Do you agree with these quote?


#1

"the famous logo is not because of the designer who created it, but who chose it"

  • YES, I am agree
  • NO, I am not agree

0 voters


#2

Agreed. A logo can only be so good. For example, the Apple logo is literally just a bitten apple. It’s iconic because the brand is iconic, not because of the logo itself. Jon Ranoff could have used his awesome talent to design a tree stump or a big toe and it would still be super famous.


#3

Neither, It is famous because of the marketing and promotion dollars that have bought it exposure. Anything or anyone can be famous with a good budget for promotion.


#4

In my opinion, is not it before doing a promotion you have to choose the logo first? :slight_smile:


#5

This is like a logo version of the chicken and the egg isn’t it? :wink:

There’s no ‘right’ answer.


#6

I suppose I read that literally. The best logo in the world will not be famous until it is exposed. Choosing the right one is important, but has little to do with making it famous.


#7

I agree with this. A good logo designer has a gift, an ability to put something into a simple design that people respond to. It cannot be overstated that the right logo is incredibly important.

Right now we have the designer of the Apple logo available on fiverr. How many designers in the world would have thought to take a bite out of the apple?

The importance of this seemingly simple thing is that it is not just an apple but one that everyone knows and recognizes, and means the same thing to everyone who sees it, subliminally. Adam and Eve. It reaches right into the depths of our animal brains.

Do you see what I mean? This is a world class logo designer.


#8

Not necessarily.

I think of Alan Turing, and so do many others.


#9

Yes, you think you do, but your animal brain thinks something you are not aware of.

Did you ever read any of Carl Jung’s writings? We all have a set of universal symbols that a primitive part of our brains respond to.


#10

Really? It looks like a half eaten apple to me - nothing more at all! :sunny:


#11

Yes I know but I am talking about subliminal advertising and the way certain symbols make certain primitive parts of our brains fire neurons. A good deal of advertising uses symbols in this way. The Nike swoosh is another good example.

An apple with a bite out of it makes something measurable happen in the brain that is in a hidden part of it.


#12

Why would the animal brain of someone who was brought up in a communist country and was never religious think about characters from Bible?


#13

He said in either a video or blog post that he took the bite out of it to give the apple some size perspective. Without the bite, it may not be completely recognizable as an apple; with the bite it is absolutely clear.


#14

I would have to explain Carl Jung’s writings here and that’s a big subject.
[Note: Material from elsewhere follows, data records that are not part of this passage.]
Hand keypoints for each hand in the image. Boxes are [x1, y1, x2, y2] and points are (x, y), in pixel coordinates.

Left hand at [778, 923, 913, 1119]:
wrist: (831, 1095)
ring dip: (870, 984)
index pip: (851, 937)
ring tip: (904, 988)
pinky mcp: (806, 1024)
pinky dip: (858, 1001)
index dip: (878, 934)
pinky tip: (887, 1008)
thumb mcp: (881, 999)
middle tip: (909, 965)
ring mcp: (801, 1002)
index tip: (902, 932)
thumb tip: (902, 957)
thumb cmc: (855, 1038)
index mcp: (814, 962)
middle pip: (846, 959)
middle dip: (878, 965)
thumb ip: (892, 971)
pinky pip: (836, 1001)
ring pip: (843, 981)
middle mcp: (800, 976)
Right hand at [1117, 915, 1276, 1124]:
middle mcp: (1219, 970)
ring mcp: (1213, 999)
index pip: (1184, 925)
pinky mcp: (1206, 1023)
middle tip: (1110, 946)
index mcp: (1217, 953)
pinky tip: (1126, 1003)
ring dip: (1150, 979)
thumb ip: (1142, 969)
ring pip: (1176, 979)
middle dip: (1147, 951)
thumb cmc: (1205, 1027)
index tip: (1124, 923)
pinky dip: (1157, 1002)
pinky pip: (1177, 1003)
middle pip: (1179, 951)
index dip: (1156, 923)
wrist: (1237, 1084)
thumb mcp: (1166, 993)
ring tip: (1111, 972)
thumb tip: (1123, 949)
For them it might be something equally primitive such as getting hunger fed.


#15

I recognize something else in it.


#16

Eoin nailed it. Janoff himself said he added the bite so that his design wouldn’t be mistaken for a cherry.

Allusions to Adam and Eve, computer bytes and Turing are just incidental. The human brain always tries to create links where there aren’t any. While that’s easy to do in hindsight, it doesn’t mean it’s what the designer was thinking when he created his work.


#17

You guys need to realize the kind of marketing research that can go into something as seemingly simple as a logo, complete with a hundred people hooked up to electroencephalograms as they are flashed images on a screen to see how their brains respond to certain images, in ways they are unaware of.
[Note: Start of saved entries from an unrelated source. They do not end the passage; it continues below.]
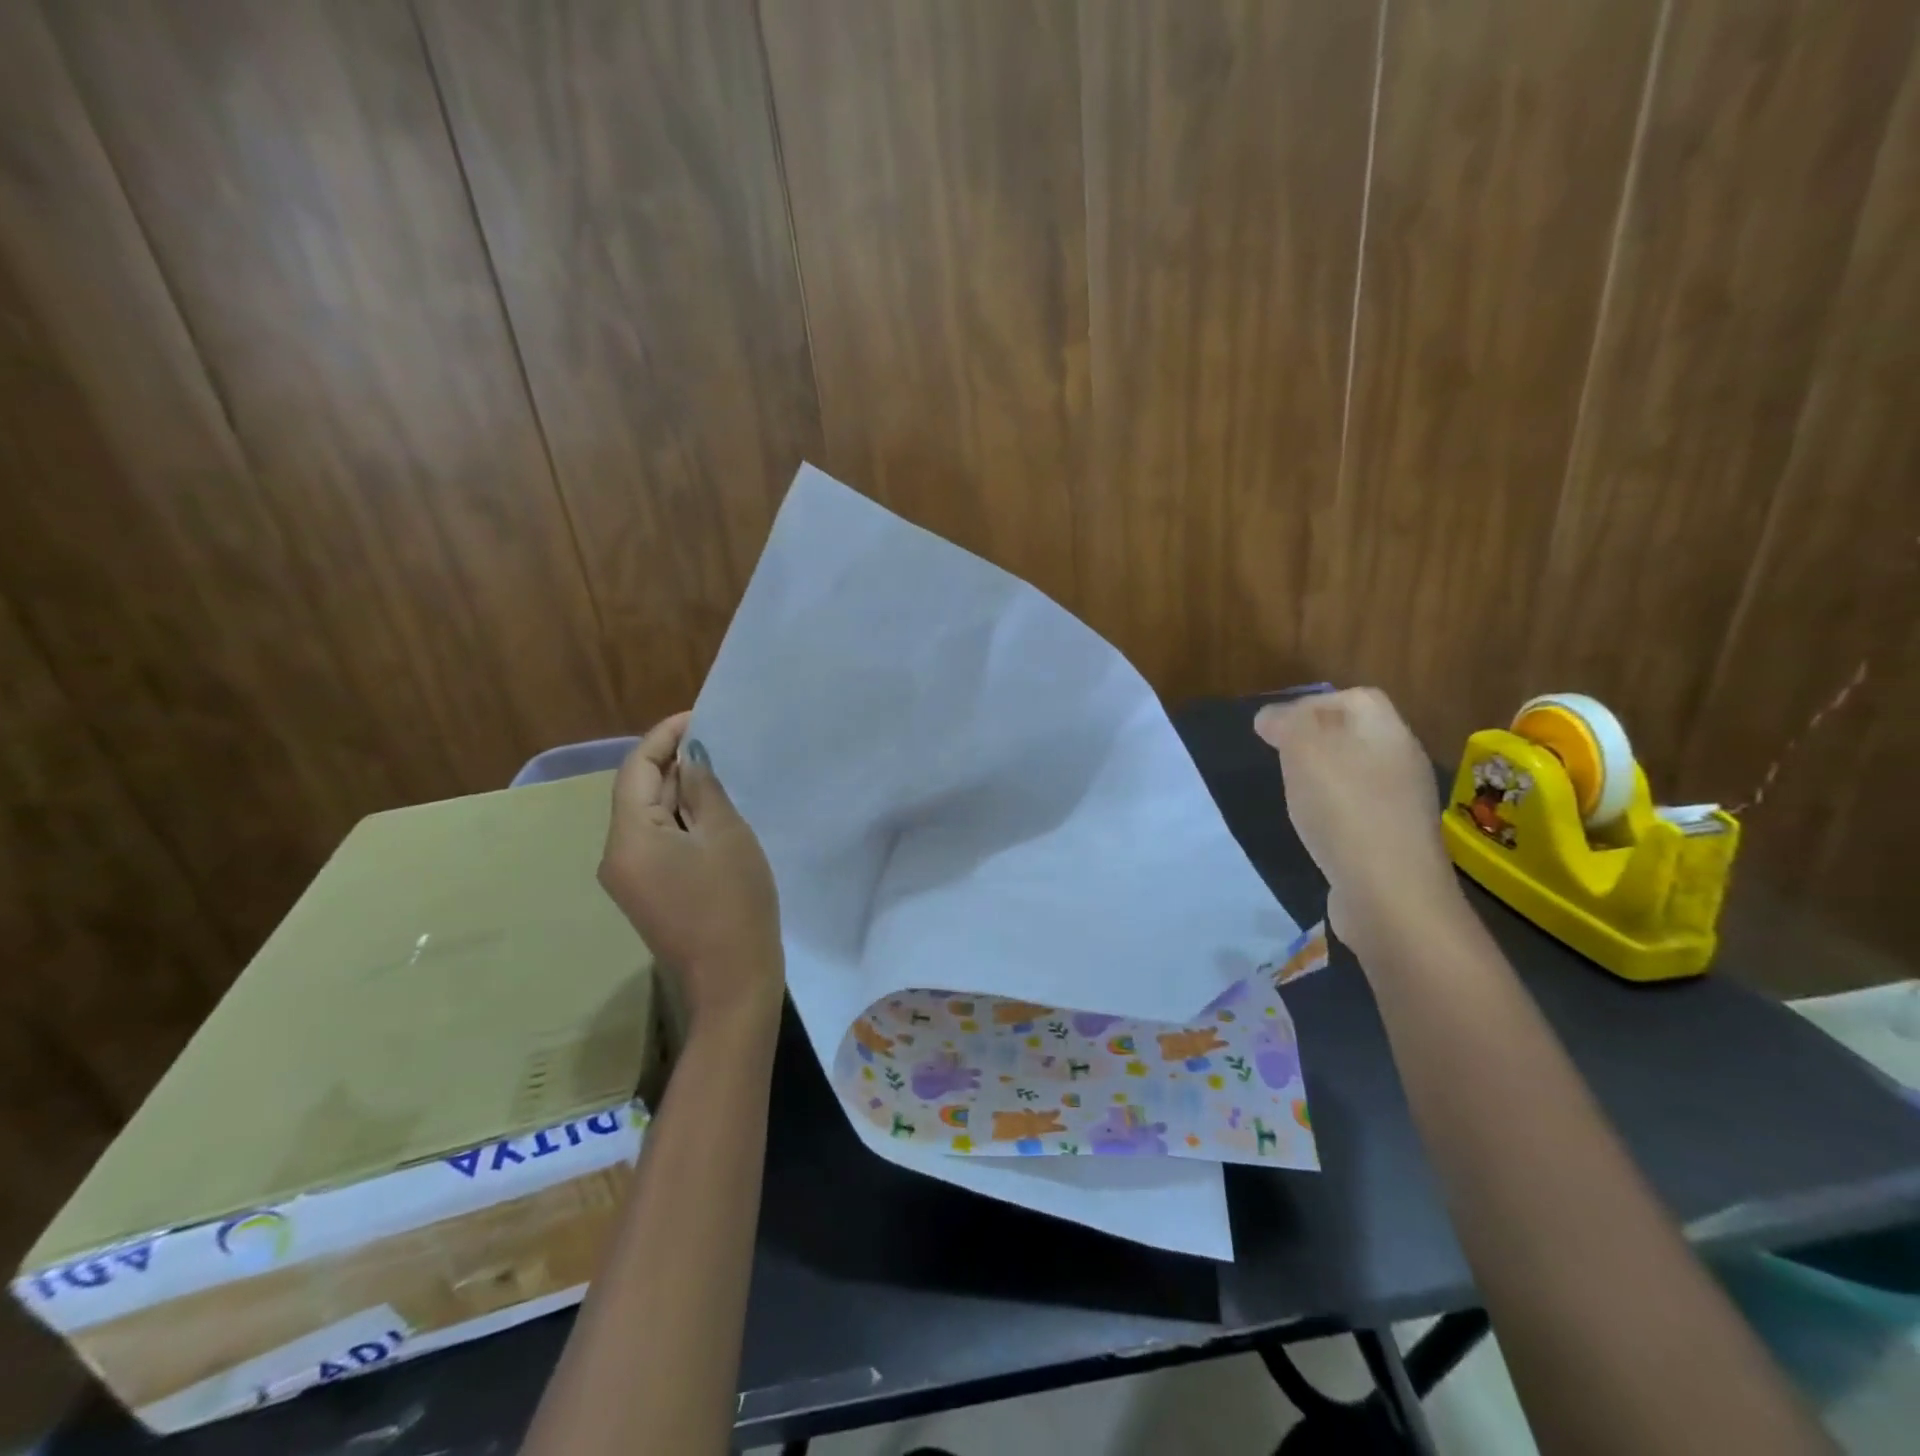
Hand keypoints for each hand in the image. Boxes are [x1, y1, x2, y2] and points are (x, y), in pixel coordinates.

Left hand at [599, 714, 783, 1026]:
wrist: (732, 982)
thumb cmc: (733, 904)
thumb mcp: (726, 836)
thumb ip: (703, 790)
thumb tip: (689, 759)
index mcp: (629, 838)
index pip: (635, 770)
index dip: (664, 737)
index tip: (698, 716)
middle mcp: (617, 855)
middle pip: (637, 793)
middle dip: (672, 762)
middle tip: (715, 738)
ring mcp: (630, 878)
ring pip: (649, 817)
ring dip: (678, 790)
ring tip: (718, 766)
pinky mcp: (648, 892)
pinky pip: (658, 841)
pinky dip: (681, 818)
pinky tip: (711, 808)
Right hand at [1254, 688, 1466, 957]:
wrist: (1390, 895)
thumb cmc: (1344, 810)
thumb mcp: (1304, 751)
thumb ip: (1285, 724)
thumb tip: (1271, 717)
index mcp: (1387, 732)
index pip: (1355, 698)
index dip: (1313, 704)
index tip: (1275, 730)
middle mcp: (1402, 762)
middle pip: (1356, 735)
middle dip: (1314, 742)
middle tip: (1280, 760)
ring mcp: (1402, 804)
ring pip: (1356, 773)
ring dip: (1322, 778)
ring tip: (1293, 794)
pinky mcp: (1394, 841)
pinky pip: (1359, 810)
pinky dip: (1333, 812)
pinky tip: (1315, 830)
Much of our buying motivations are not due to something we are aware of. Sure, you think you are making a logical rational buying decision.

But you are not.


#18

You can always say that the designer subconsciously thought about a certain idea (of course, it would be the same idea that you have, not an idea that someone else might have). :smile_cat:

It’s similar with writing (the link contains a bit of swearing): http://weknowmemes.com/wp-content/uploads/2012/06/what-the-author-meant.jpg


#19

Oh, of course. But Janoff has explained his reasoning, and I’m inclined to believe him.

The Apple logo has been printed on to gadgets the size of my thumb. It’s much more likely it was designed with practicality in mind.

Edit: I do really like the Turing theory, though. The apple bite, the stripes to signal his homosexuality, etc. Would be kind of cool if it were true.


#20

Just about everyone has an opinion on the new Gap logo (now hastily withdrawn by the firm), and NeuroFocus has jumped on the bandwagon by conducting EEG and eye-tracking studies of consumer response to the design. Overall, they found the revamped design didn’t light up their subjects’ brains the way an exciting new logo should.